Interleaved texts, where posts belonging to different threads occur in a sequence, commonly occur in online chat posts, so that it can be time-consuming to quickly obtain an overview of the discussions. Existing systems first disentangle the posts by threads and then extract summaries from those threads. A major issue with such systems is error propagation from the disentanglement component.
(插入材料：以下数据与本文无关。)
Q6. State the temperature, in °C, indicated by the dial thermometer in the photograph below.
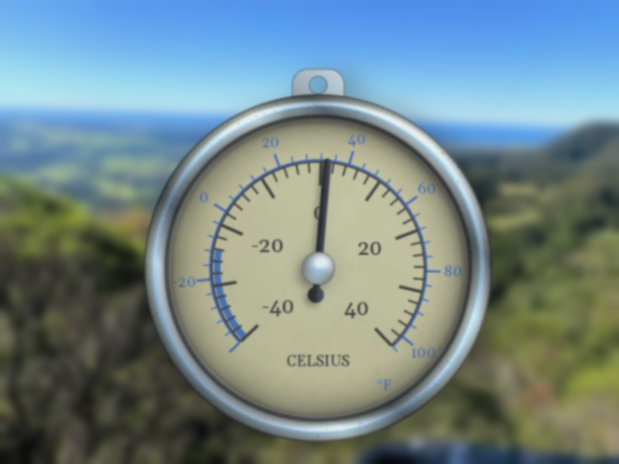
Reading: 1 °C
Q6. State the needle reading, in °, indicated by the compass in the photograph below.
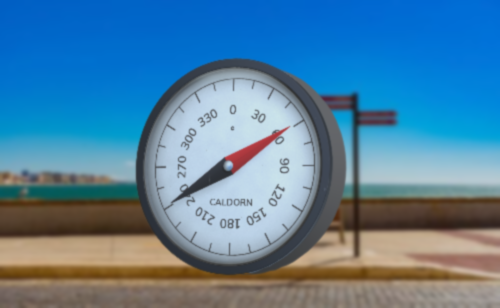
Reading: 60 °
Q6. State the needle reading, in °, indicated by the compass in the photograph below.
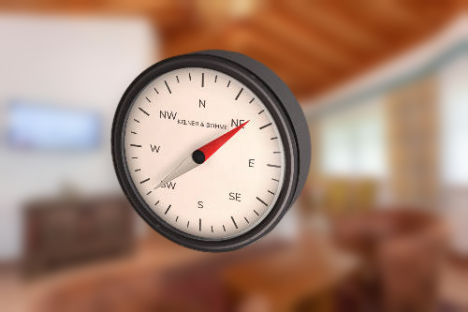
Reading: 50 °
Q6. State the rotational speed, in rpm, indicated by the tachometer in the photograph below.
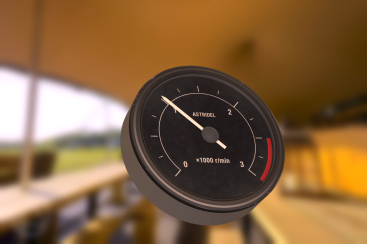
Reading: 1000 rpm
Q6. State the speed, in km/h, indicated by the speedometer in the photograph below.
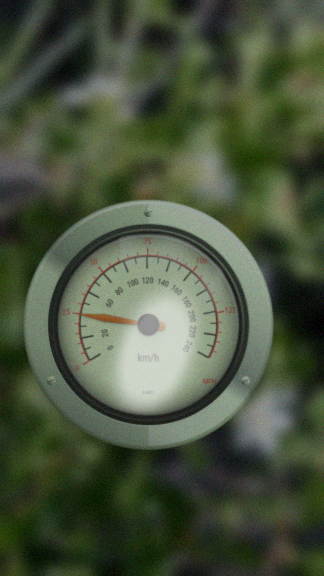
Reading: 40 km/h
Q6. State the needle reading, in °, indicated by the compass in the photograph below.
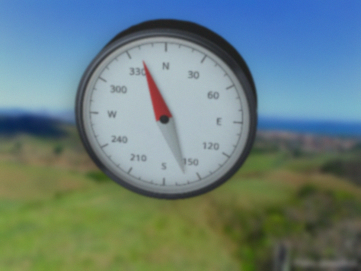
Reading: 340 °
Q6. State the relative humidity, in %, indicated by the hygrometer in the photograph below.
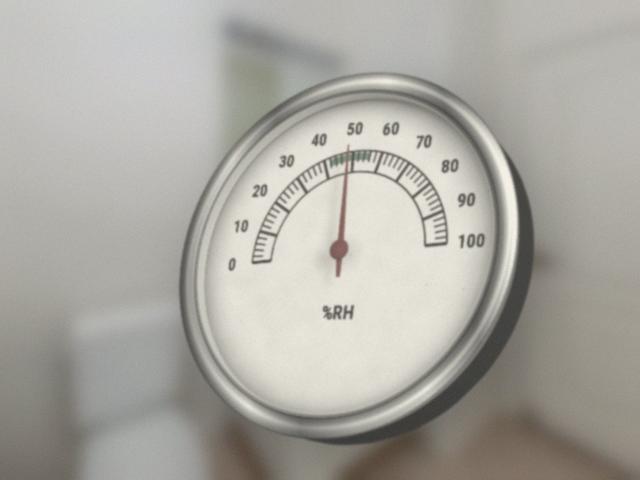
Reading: 50 %
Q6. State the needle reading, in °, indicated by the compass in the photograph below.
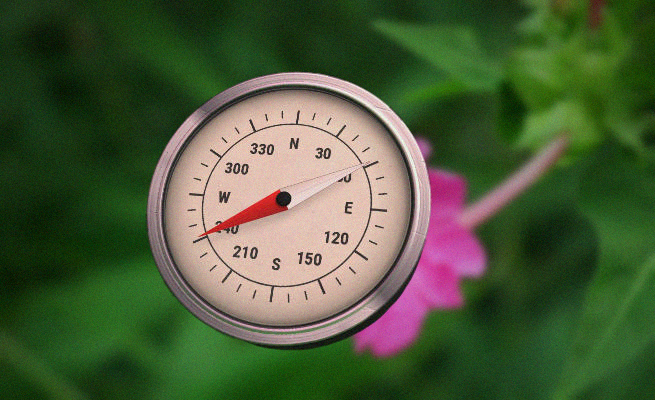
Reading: 240 °
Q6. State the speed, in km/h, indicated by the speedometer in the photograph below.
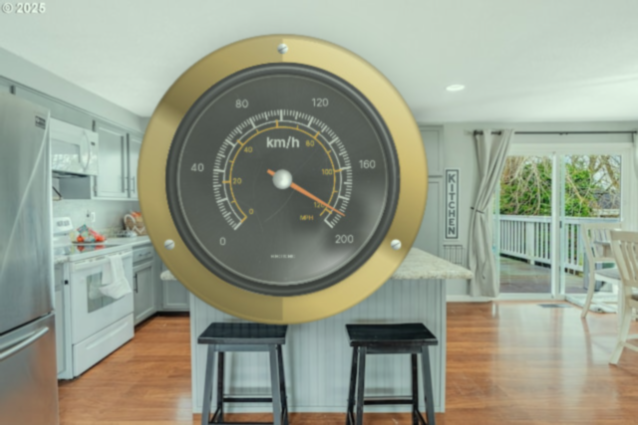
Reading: 190 km/h
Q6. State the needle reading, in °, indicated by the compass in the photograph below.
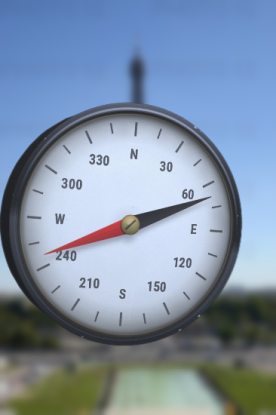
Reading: 247.5 °
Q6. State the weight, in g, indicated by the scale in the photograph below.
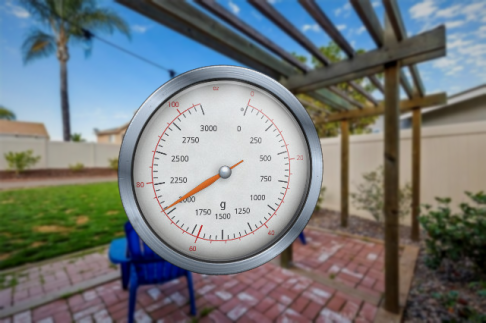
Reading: 2050 g
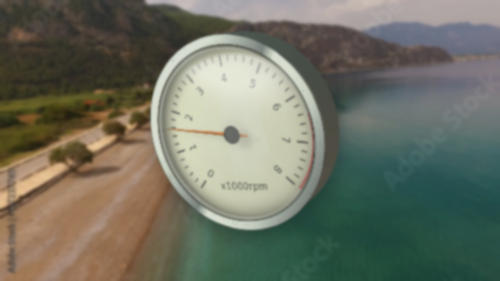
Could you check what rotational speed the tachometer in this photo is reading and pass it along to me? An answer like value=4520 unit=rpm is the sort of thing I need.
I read value=1600 unit=rpm
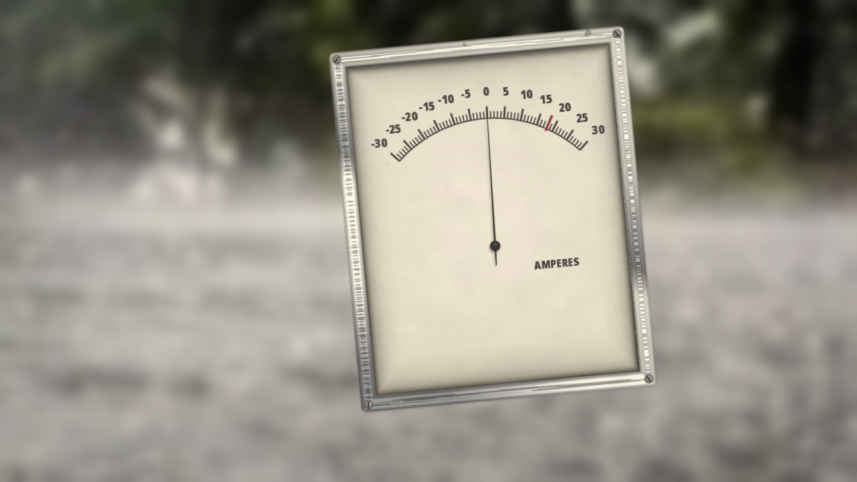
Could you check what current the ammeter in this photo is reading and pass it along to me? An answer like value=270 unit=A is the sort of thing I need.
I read value=0 unit=A
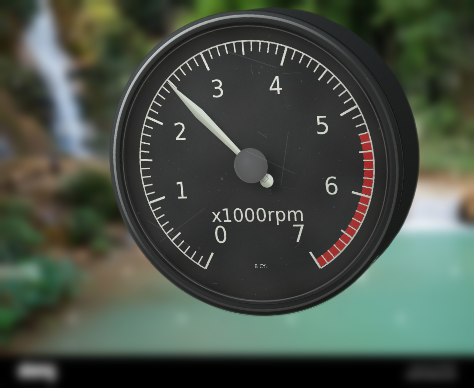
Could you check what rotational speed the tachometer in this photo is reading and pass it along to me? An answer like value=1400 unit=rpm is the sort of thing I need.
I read value=2500 unit=rpm
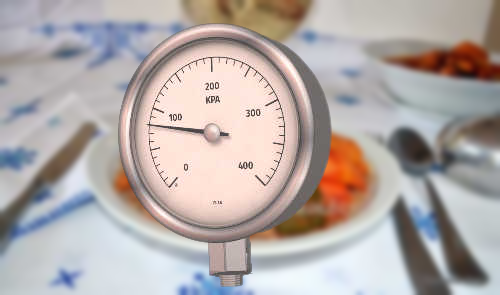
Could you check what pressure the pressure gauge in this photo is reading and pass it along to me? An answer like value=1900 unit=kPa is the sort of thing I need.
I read value=80 unit=kPa
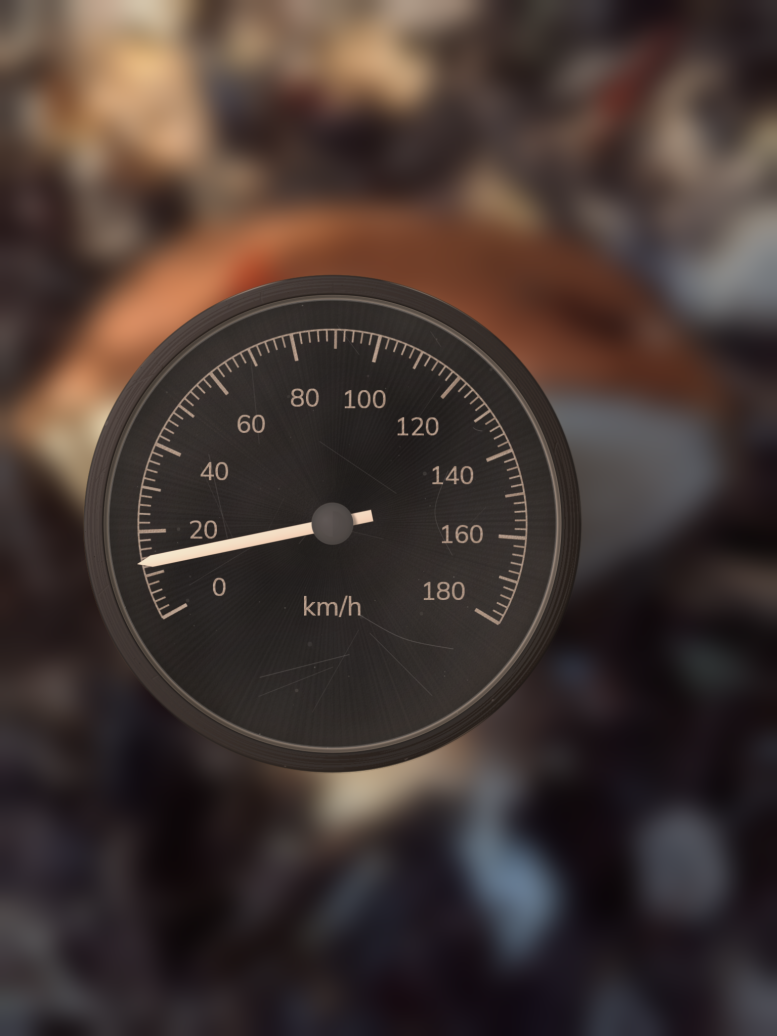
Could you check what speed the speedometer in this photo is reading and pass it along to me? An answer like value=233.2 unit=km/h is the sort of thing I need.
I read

While end-to-end trainable summarization system could obviate explicit disentanglement, such systems require a large amount of labeled data. To address this, we propose to pretrain an end-to-end trainable hierarchical encoder-decoder system using synthetic interleaved texts. We show that by fine-tuning on a real-world meeting dataset (AMI), such a system out-performs a traditional two-step system by 22%. We also compare against transformer models and observed that pretraining with synthetic data both the encoder and decoder outperforms the BertSumExtAbs transformer model which pre-trains only the encoder on a large dataset.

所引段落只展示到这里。